Durante a Olimpíada de Tóquio, a ginasta norte-americana Simone Biles relatou sentir “twisties” —  um problema de saúde mental que causa a perda de noção de espaço — e, em complicações dessa condição, desistiu de participar da reta final dos jogos. Em seguida, outras atletas da ginástica artística  se pronunciaram sobre o tema.

Na terça-feira (27), quando Biles, de forma inesperada, entendeu ser preciso deixar a competição por equipes, ela comentou que não desejava “arriscar se machucar ou fazer algo estúpido, ao participar dessa competição”. Em um segundo momento, ela desistiu também da prova individual da Olimpíada de Tóquio. Nas redes sociais, a atleta agradeceu sua treinadora e, em posts já deletados, comentou sobre sua condição.

Por que os “twisties” acontecem?

De acordo com um técnico francês entrevistado pela AFP, os “twisties” são um fenômeno de perda de controle do corpo e da noção de espaço, o que é bastante “complexo”. Inclusive, essa condição pode ser “reforçada pela pressão”. No caso da atleta norte-americana, o especialista comenta que ela estava “absorvida pelo medo de se perder [durante os movimentos]” e, em seguida, de se ferir gravemente.

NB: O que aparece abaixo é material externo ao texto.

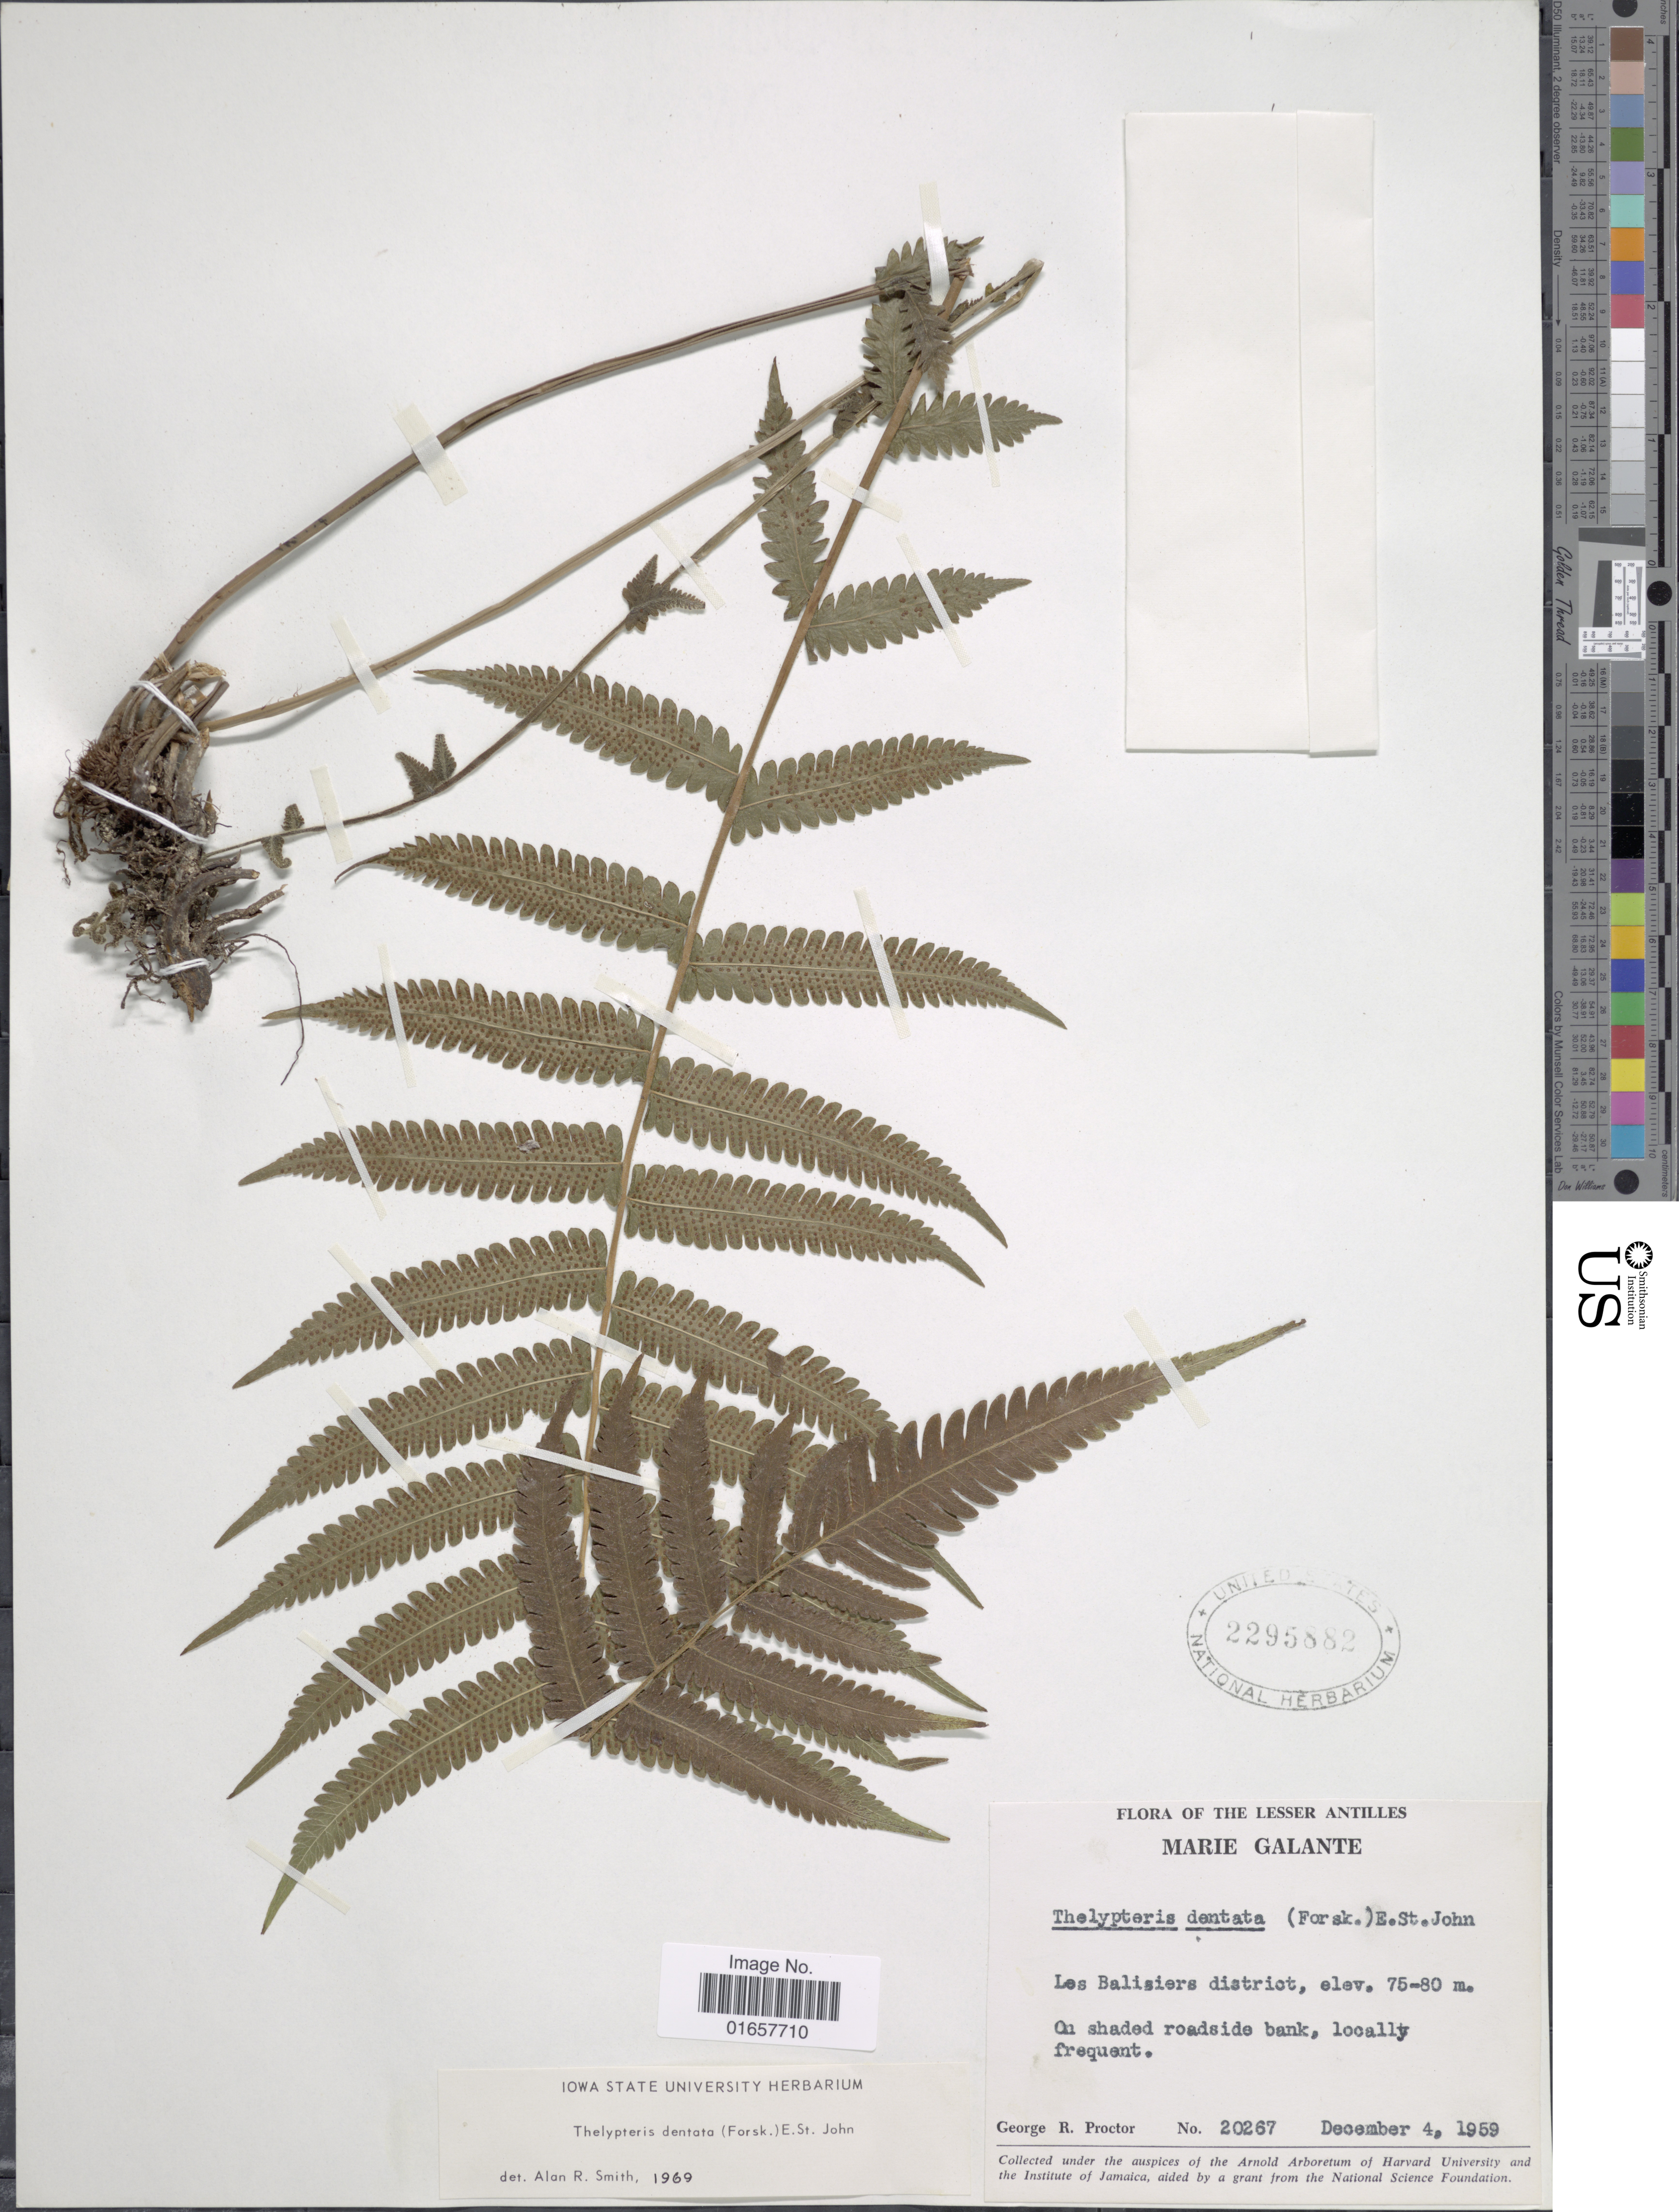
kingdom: Plantae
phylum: Tracheophyta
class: Polypodiopsida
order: Polypodiales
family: Thelypteridaceae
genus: Christella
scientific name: Christella dentata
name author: (Forssk.) Brownsey & Jermy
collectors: G. R. Proctor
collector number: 20267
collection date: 1959-12-04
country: Guadeloupe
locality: The Lesser Antilles, Marie Galante, Les Balisiers district.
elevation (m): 75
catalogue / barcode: US 2295882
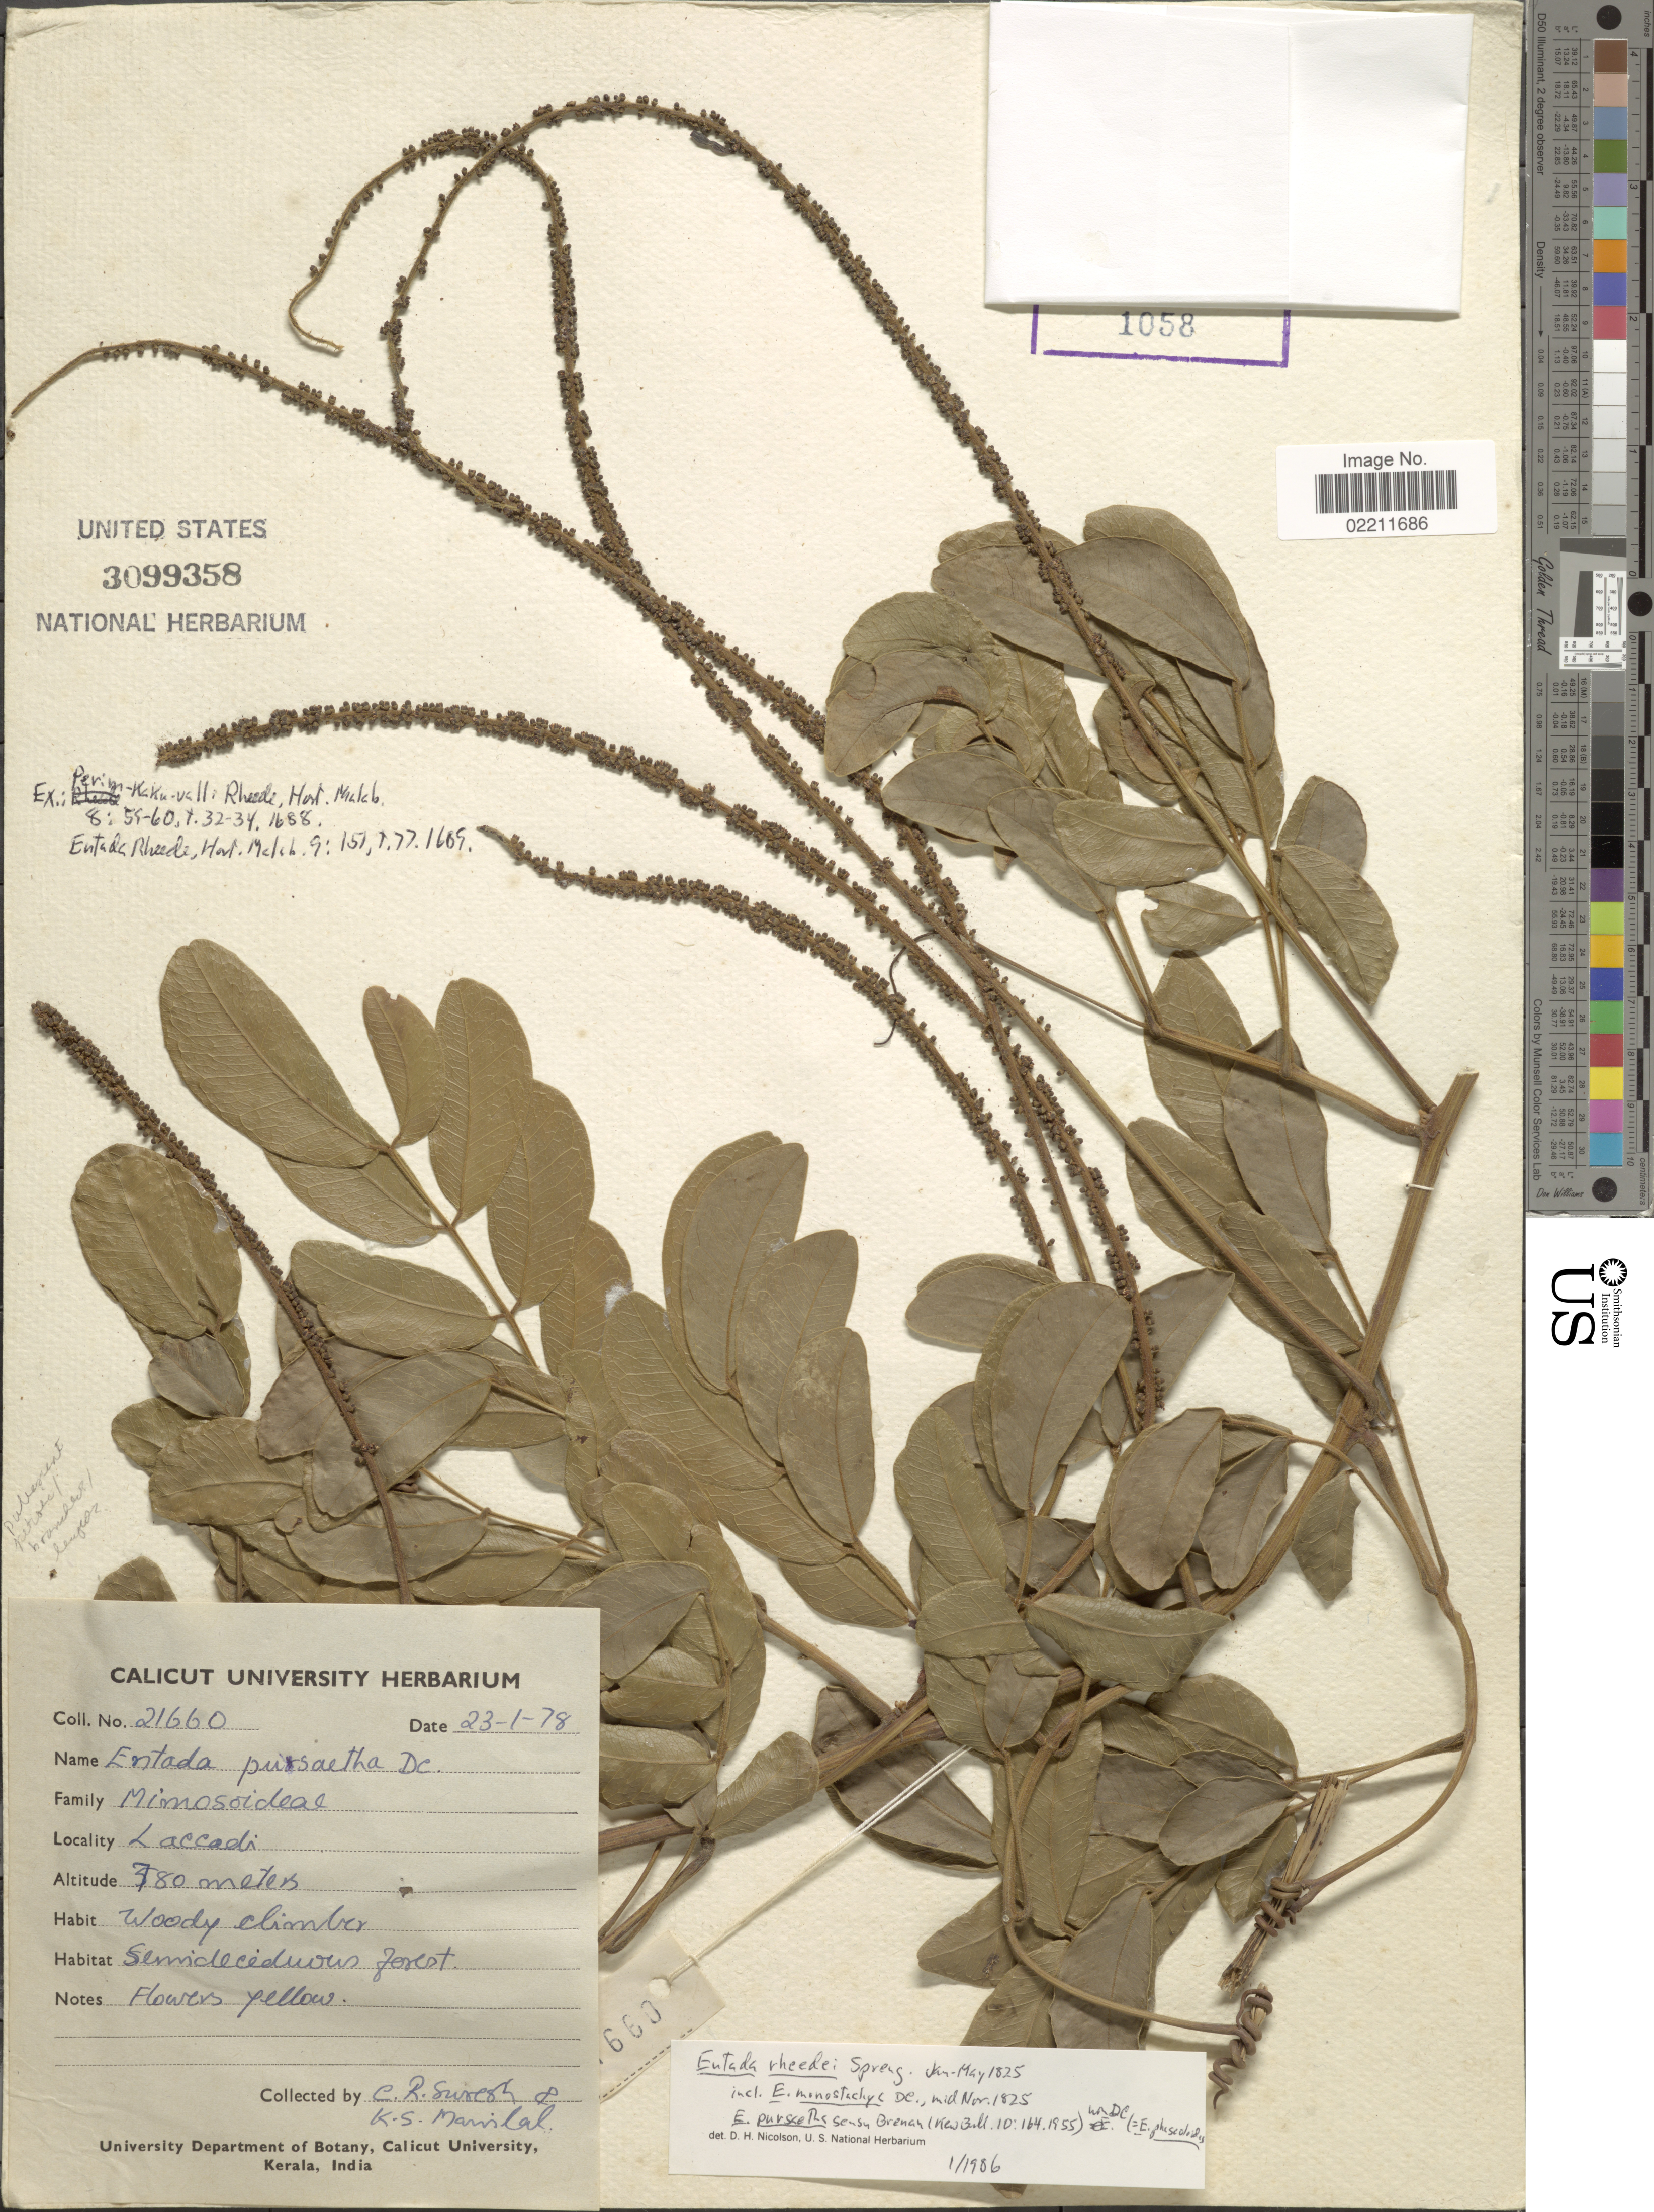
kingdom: Plantae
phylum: Tracheophyta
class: Magnoliopsida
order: Fabales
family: Fabaceae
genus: Entada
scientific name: Entada rheedei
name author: Spreng.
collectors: C. Suresh & K. Mamilal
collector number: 21660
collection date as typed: Transcribed d/m/y: 23/1/78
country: India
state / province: Lakshadweep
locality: Laccadi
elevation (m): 780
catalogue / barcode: US 3099358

De modo geral, essa perda de referencial é mais conhecida por ginastas de trampolim e, novamente, pode ser reforçada por situações de perigo para sua integridade física, como uma prova difícil, e o estresse. Nessas condições, o indivíduo teme perder o controle de seu próprio corpo e sua referência, o que acaba o desorientando.

Ginastas relatam bloqueios mentais também conhecidos como “twisties” (Imagem: Reprodução/Kyle Dias/Unsplash)

No caso dos jogos olímpicos de verão, há pressão, estresse e ansiedade em níveis pouco comuns, já que o mundo inteiro aguarda por sua apresentação. Pensando na atleta de ginástica, ela já era uma medalhista e torcedores especulavam e aguardavam por um desempenho excelente. Outro fator que é necessário lembrar é que o planeta enfrenta a pandemia da COVID-19 e este é um tema que afeta a vida muita gente. Biles chegou a comentar como o ano de confinamento foi difícil. 

“Eu tenho ‘twisties’ desde os 11 anos de idade. Não posso imaginar como deve ser assustador, se acontecer durante uma competição”, afirmou a ginasta norte-americana Aleah Finnegan, após o caso da outra integrante da sua federação. “Você não tem nenhum controle sobre seu corpo e sobre o que ele faz”, explicou. No entanto, ela pontuou ser “difícil explicar [a situação] para alguém que não faz ginástica”.